What the hell is sh— “Why?” I swallow the lump in my throat. “You could get into a lot of trouble for lying. You don’t need my kind of trouble.”

“I realized something as I was straddling the woman that brought you into this world. I have spent the last twenty-two years running from the darkness. All of the messed-up shit that made up mine and Tobey’s childhood. I became a healer to balance the scales. To buy my way into Heaven, and yet everything I ran toward, still landed me covered in blood for the persons I lov—”

“Doc, don’t. If you are regret—” I can’t even get the words out before she manhandles me. Turning my whole body to kiss me.

“I have two rules in my life, Mister Westmoreland. Live without regret, and die by the five-minute rule.” She smiles. “What I’m trying to say is—and I say this without ego— perhaps my entire life was bringing me to this. To you. Maybe I didn't become a light for the entire world because I’m supposed to be the light in yours.”

My ass hits the bench, and I bury my head in her chest as the tears fall because I refuse to let her see this weakness.
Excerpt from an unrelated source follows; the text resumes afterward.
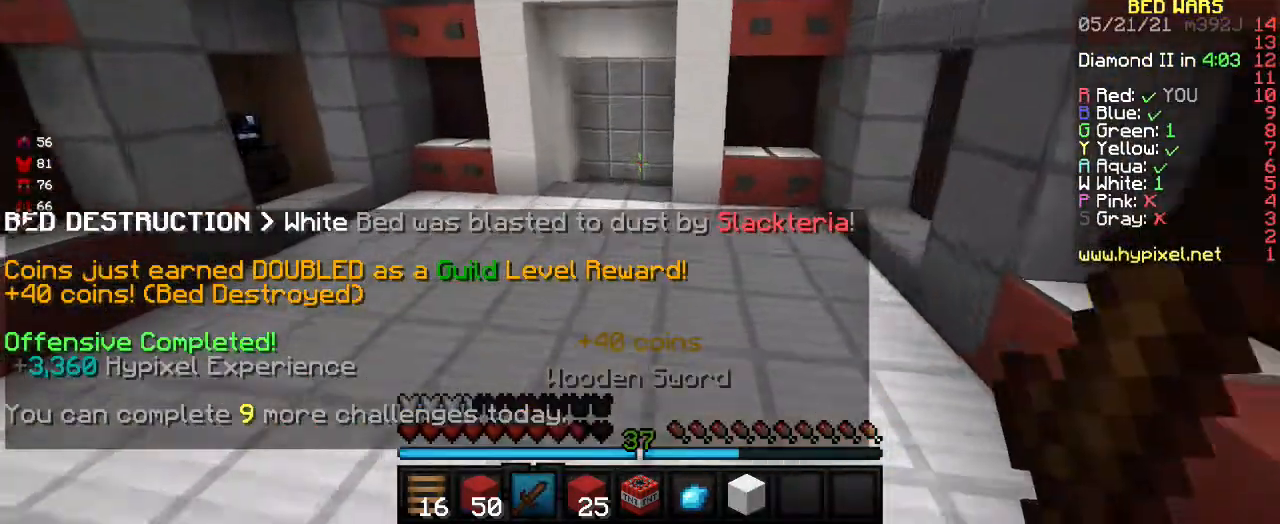
{"keys": ["w"], "mouse": [], "events": []}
I’m supposed to be the strong one. I’m the fucking man, Goddamnit.

She crawls into my lap, grabbing my face between her palms. “Saint, don’t hide from me.” Her thumbs wipe at my tears that even the water can’t hide. “You, Monroe, Crux, and Drysten helped to transport your mother to my clinic after the shooting. I cared for her because she didn’t have any insurance, and the nearest emergency room was in Santa Ana. She wouldn’t have survived the trip. She is stable enough to move. I took care of as much as I could without further tests, so we will have to get her out of here and to my clinic today. Tomorrow I will call Santa Ana Regional and have her transported. I will also report the GSW, as not doing so will risk my license. Not to mention look very suspicious on our end. Am I to understand that the weapon in question will never be recovered, nor was it properly traceable?”
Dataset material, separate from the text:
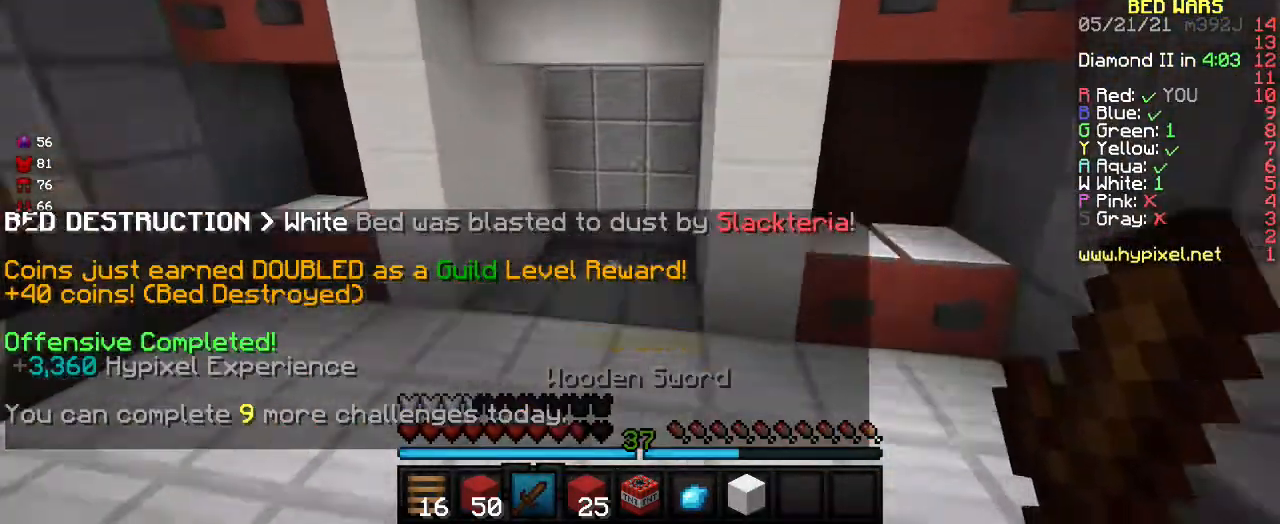
{"keys": ["w"], "mouse": [], "events": []}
“We’re under lockdown. Everyone here depends on me. I can’t just up and leave. I’m such a fuckup. I’m sorry, Doc. Sorry for being so damned determined I had to have you as mine. I brought you into this mess. It's all my fault.”

Her fingers drum against my shoulders, and her eyes dart back and forth like a computer analyzing data. “You have a few choices. In our current situation, one choice is to do as I say. In this scenario, your people are safe, and your mother lives. You can also choose to open the compound so that I can get transport in here to get her out. This, however, leaves you exposed and open to possible scrutiny and investigation.” She scrunches her nose to show her disdain for that option. “Your other choice is to do nothing, in which case you become an orphan.”

“For fuck’s sake Doc. Do you enjoy breaking the broken man to the point of no fucking return?”

“Have you ever heard of Kintsugi?”

I shake my head no.

“Well, it’s a Japanese art of repairing broken things. In Japanese culture, broken plates, pottery, and all other manner of things are not just tossed away. We believe in embracing imperfections and flaws. By using gold to fill in the cracks, even something broken can still be beautiful. You, my handsome man, are my Kintsugi. You are not broken, you are a masterpiece in the making, or I’m not living up to the Fuzon name.”

“Shut up and kiss me, Doc, before we’re interrupted.”